• _Exercise requirements_:
Don't include pictures. Quote the lines below from the first through the line that contains "Impaired posture and".
-- Records provided follows --
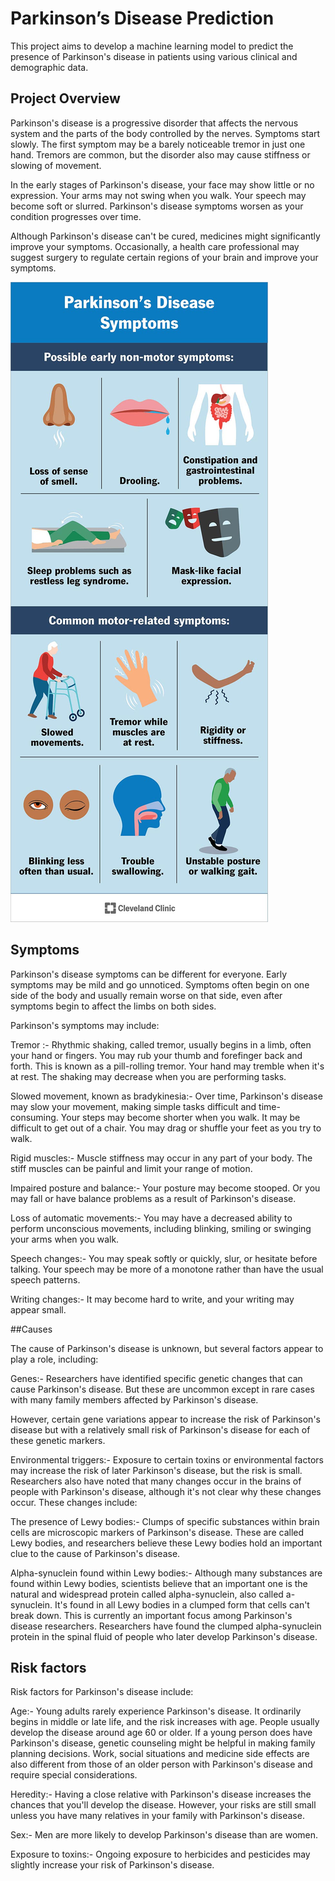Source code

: # Parkinson’s Disease Prediction

This project aims to develop a machine learning model to predict the presence of Parkinson's disease in patients using various clinical and demographic data.

## Project Overview

Parkinson's disease is a progressive disorder that affects the nervous system and the parts of the body controlled by the nerves. Symptoms start slowly. The first symptom may be a barely noticeable tremor in just one hand. Tremors are common, but the disorder also may cause stiffness or slowing of movement.

In the early stages of Parkinson's disease, your face may show little or no expression. Your arms may not swing when you walk. Your speech may become soft or slurred. Parkinson's disease symptoms worsen as your condition progresses over time.

Although Parkinson's disease can't be cured, medicines might significantly improve your symptoms. Occasionally, a health care professional may suggest surgery to regulate certain regions of your brain and improve your symptoms.

![Parkinsons Disease](https://github.com/Tusharkumar008/Parkinsons-Disease/blob/main/assets%2F8525-parkinsons-disease.jpg)


## Symptoms

Parkinson's disease symptoms can be different for everyone. Early symptoms may be mild and go unnoticed. Symptoms often begin on one side of the body and usually remain worse on that side, even after symptoms begin to affect the limbs on both sides.

Parkinson's symptoms may include:

Tremor :- 
    Rhythmic shaking, called tremor, usually begins in a limb, often your hand or fingers. You may rub your thumb and forefinger back and forth. This is known as a pill-rolling tremor.       Your hand may tremble when it's at rest. The shaking may decrease when you are performing tasks.
    
Slowed movement, known as bradykinesia:-
    Over time, Parkinson's disease may slow your movement, making simple tasks difficult and time-consuming. Your steps may become shorter when you walk. It may be difficult to get out       of a chair. You may drag or shuffle your feet as you try to walk.
    
Rigid muscles:-
    Muscle stiffness may occur in any part of your body. The stiff muscles can be painful and limit your range of motion.
    
Impaired posture and balance:-
    Your posture may become stooped. Or you may fall or have balance problems as a result of Parkinson's disease.
    
Loss of automatic movements:-
    You may have a decreased ability to perform unconscious movements, including blinking, smiling or swinging your arms when you walk.
    
Speech changes:-
    You may speak softly or quickly, slur, or hesitate before talking. Your speech may be more of a monotone rather than have the usual speech patterns.
    
Writing changes:-
    It may become hard to write, and your writing may appear small.

##Causes

The cause of Parkinson's disease is unknown, but several factors appear to play a role, including:

Genes:-
    Researchers have identified specific genetic changes that can cause Parkinson's disease. But these are uncommon except in rare cases with many family members affected by Parkinson's      disease.

However, certain gene variations appear to increase the risk of Parkinson's disease but with a relatively small risk of Parkinson's disease for each of these genetic markers.

Environmental triggers:-
    Exposure to certain toxins or environmental factors may increase the risk of later Parkinson's disease, but the risk is small.
    Researchers also have noted that many changes occur in the brains of people with Parkinson's disease, although it's not clear why these changes occur. These changes include:

The presence of Lewy bodies:-
    Clumps of specific substances within brain cells are microscopic markers of Parkinson's disease. These are called Lewy bodies, and researchers believe these Lewy bodies hold an           important clue to the cause of Parkinson's disease.
    
Alpha-synuclein found within Lewy bodies:-
    Although many substances are found within Lewy bodies, scientists believe that an important one is the natural and widespread protein called alpha-synuclein, also called a-synuclein.     It's found in all Lewy bodies in a clumped form that cells can't break down. This is currently an important focus among Parkinson's disease researchers. Researchers have found the       clumped alpha-synuclein protein in the spinal fluid of people who later develop Parkinson's disease.

## Risk factors

Risk factors for Parkinson's disease include:

Age:-
    Young adults rarely experience Parkinson's disease. It ordinarily begins in middle or late life, and the risk increases with age. People usually develop the disease around age 60 or      older. If a young person does have Parkinson's disease, genetic counseling might be helpful in making family planning decisions. Work, social situations and medicine side effects are     also different from those of an older person with Parkinson's disease and require special considerations.

Heredity:-
    Having a close relative with Parkinson's disease increases the chances that you'll develop the disease. However, your risks are still small unless you have many relatives in your         family with Parkinson's disease.
    
Sex:- 
    Men are more likely to develop Parkinson's disease than are women.

Exposure to toxins:-
    Ongoing exposure to herbicides and pesticides may slightly increase your risk of Parkinson's disease.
-- Records provided concluded --
• _Final answer_:
Source code

: # Parkinson’s Disease Prediction

This project aims to develop a machine learning model to predict the presence of Parkinson's disease in patients using various clinical and demographic data.

## Project Overview

Parkinson's disease is a progressive disorder that affects the nervous system and the parts of the body controlled by the nerves. Symptoms start slowly. The first symptom may be a barely noticeable tremor in just one hand. Tremors are common, but the disorder also may cause stiffness or slowing of movement.

In the early stages of Parkinson's disease, your face may show little or no expression. Your arms may not swing when you walk. Your speech may become soft or slurred. Parkinson's disease symptoms worsen as your condition progresses over time.

Although Parkinson's disease can't be cured, medicines might significantly improve your symptoms. Occasionally, a health care professional may suggest surgery to regulate certain regions of your brain and improve your symptoms.

![Parkinsons Disease](https://github.com/Tusharkumar008/Parkinsons-Disease/blob/main/assets%2F8525-parkinsons-disease.jpg)


## Symptoms

Parkinson's disease symptoms can be different for everyone. Early symptoms may be mild and go unnoticed. Symptoms often begin on one side of the body and usually remain worse on that side, even after symptoms begin to affect the limbs on both sides.

Parkinson's symptoms may include:

Tremor :- 
    Rhythmic shaking, called tremor, usually begins in a limb, often your hand or fingers. You may rub your thumb and forefinger back and forth. This is known as a pill-rolling tremor.       Your hand may tremble when it's at rest. The shaking may decrease when you are performing tasks.
    
Slowed movement, known as bradykinesia:-
    Over time, Parkinson's disease may slow your movement, making simple tasks difficult and time-consuming. Your steps may become shorter when you walk. It may be difficult to get out       of a chair. You may drag or shuffle your feet as you try to walk.
    
Rigid muscles:-
    Muscle stiffness may occur in any part of your body. The stiff muscles can be painful and limit your range of motion.
    
Impaired posture and balance:-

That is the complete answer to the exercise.